Tangan Wontak menjulur pada bagian belakang dari tubuh Yeonkuk yang memundurkan posisi dan memasang ekspresi waspada, meraih cangkir minuman miliknya yang terabaikan juga terlupakan selama beberapa waktu.
"Aku harap aku bukan membuatmu merasa tidak nyaman" Wontak mengangkat cangkir di tangannya
"Kau bersikap jahil padaku" Balas Yeonkuk dengan nada sebal yang kentara, begitu juga wajahnya memperlihatkan ekspresi sebal
"Heum. Kau menyenangkan untuk dijahili" Kata Wontak sebelum dia menyesap isi cangkir dengan tenang
"Aish, kau ini" Yeonkuk mempertahankan pandangan pada wajah Wontak dari sisi samping, melihat orang yang mengulurkan tangan padanya sedari temu pertama
"Kau mulai berpikir kalau aku ini tampan?" Ujar Wontak, menyadari perhatian Yeonkuk yang tidak melepas dirinya
"Iya, terserah apa yang kau katakan" Yeonkuk menyadari usaha Wontak mengubah suasana dari pembahasan yang membuat dia merasa tidak nyaman
"Oh, kau sungguh berpikir kalau aku ini tampan?" Senyuman jahil Wontak merupakan hal tidak asing sedari Yeonkuk menempati ruang tinggal ini
"Ei, aku tidak pernah mengatakan kau tidak tampan" Ucapan 'terima kasih' bukan sesuatu yang dibutuhkan Wontak dari Yeonkuk saat ini, jadi Yeonkuk mengikuti pembicaraan Wontak
"Ah, benar. Kau selalu berpikir kalau aku tampan?" Wontak menaruh dagu pada tangan dan memberi tatapan pada Yeonkuk
"Iya" Yeonkuk memberi respon seadanya, tidak mengambil pusing dengan ekspresi tidak puas dari Wontak karena dia hanya memberi balasan seadanya.

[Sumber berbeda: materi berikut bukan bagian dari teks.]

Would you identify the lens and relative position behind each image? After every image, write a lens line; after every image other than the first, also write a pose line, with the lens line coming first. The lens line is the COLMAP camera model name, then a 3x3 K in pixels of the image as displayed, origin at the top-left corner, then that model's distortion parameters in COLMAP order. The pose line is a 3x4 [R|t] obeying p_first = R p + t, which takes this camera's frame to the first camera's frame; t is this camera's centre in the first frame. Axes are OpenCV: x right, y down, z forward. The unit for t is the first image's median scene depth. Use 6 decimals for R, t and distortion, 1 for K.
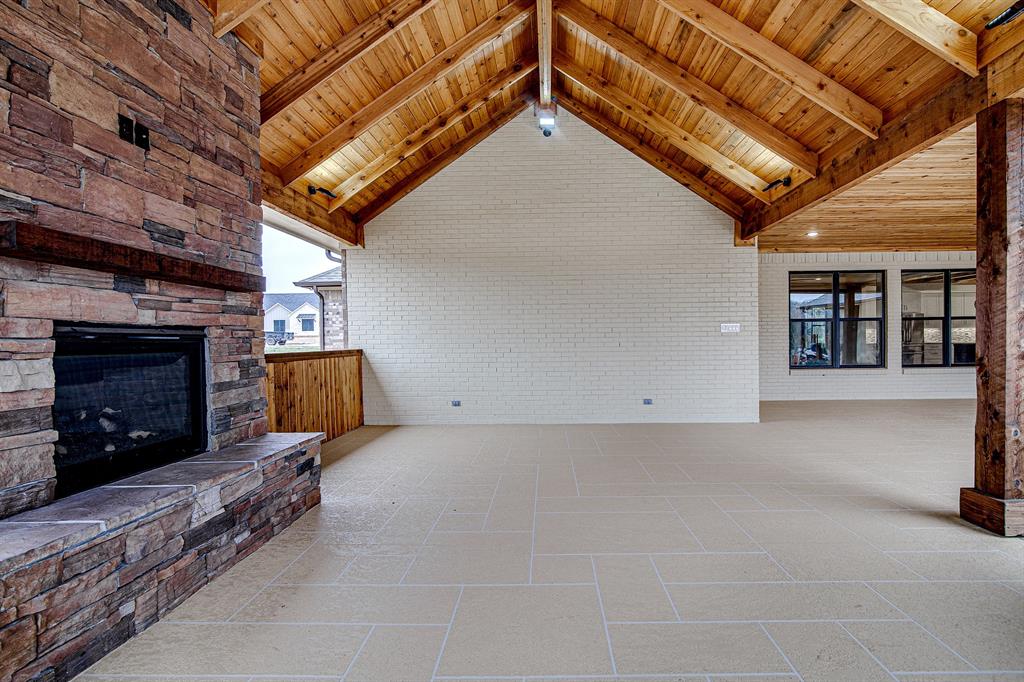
lens RADIAL K [[501.3, 0, 508.6], [0, 501.3, 347.0], [0, 0, 1]] dist [-0.019975, 0.003773]
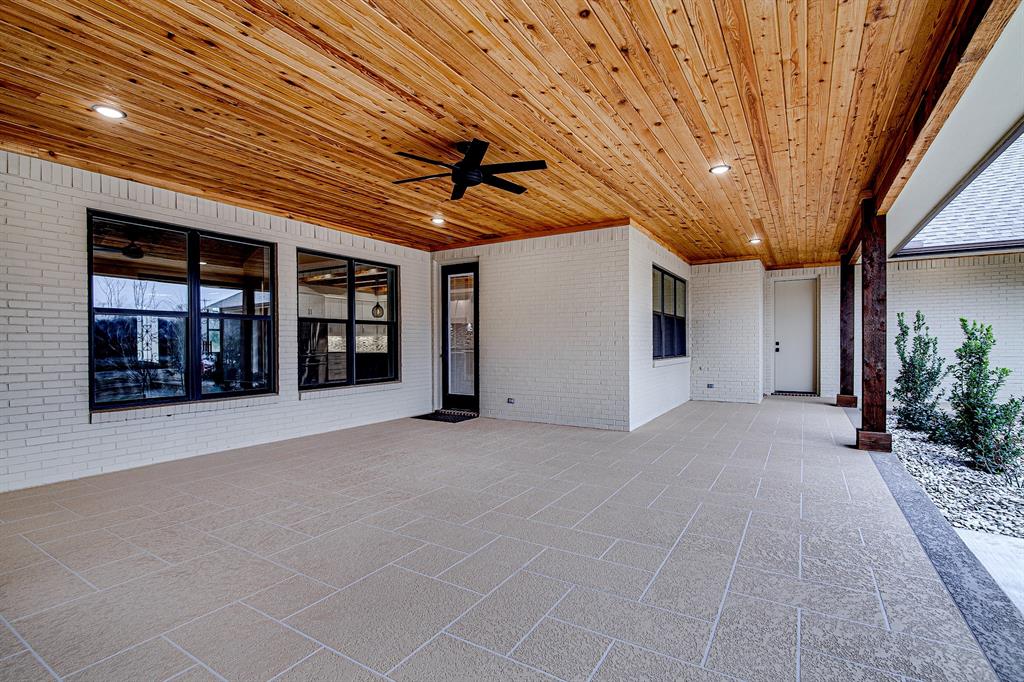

Yeonkuk yakin Wontak mengulurkan tangan padanya di temu pertama karena pandangan sedih dan penampilan yang tidak kalah menyedihkan, tapi Yeonkuk tidak yakin kenapa Wontak mengulur tangan padanya di temu berikutnya saat dia tidak memperlihatkan kesulitannya sebisa mungkin.
Hal berkaitan romansa bukan sesuatu yang dia percaya pada saat ini, membuat dia menolak pikiran kalau Wontak memberi bantuan untuknya dengan alasan romansa. Apa yang dipikirkan oleh Yeonkuk saat ini adalah dia tidak ingin membuat Wontak berpikir usahanya tidak memiliki arti bagi Yeonkuk.
Tentu Yeonkuk merasa terbantu dengan Wontak yang mengulurkan tangan dan membagikan senyum padanya, tapi dia tidak bisa melakukan apapun dengan rasa tidak nyaman mengenai alasan romansa yang mungkin dimiliki oleh Wontak sebagai alasan melakukan banyak hal untuknya.
. (Chapter 1) End .
Aku lagi kangen sama Produce 101 Season 2, dan nulis cerita ini karena kecanduan sama Airplane Mode dan Beautiful nya NOIR (please support them, guys). Adakah Rainzer, Wontak Stan, Lumiere, juga Yeonkuk Stan disini? Hehe, aku gak yakin ada Wontak-Yeonkuk Shipper sebenarnya, tapi aku kangen jadi nekat publish ini.
Cerita ini dipublish tanpa mengedit banyak bagian, sebenarnya udah aku baca ulang dan edit sampai bagian tengah. Tapi karena versi yang diedit tetiba error, akhirnya aku publish dengan versi awal. Kalo menurut pembaca ini berantakan banget, bakal aku rapihin nanti.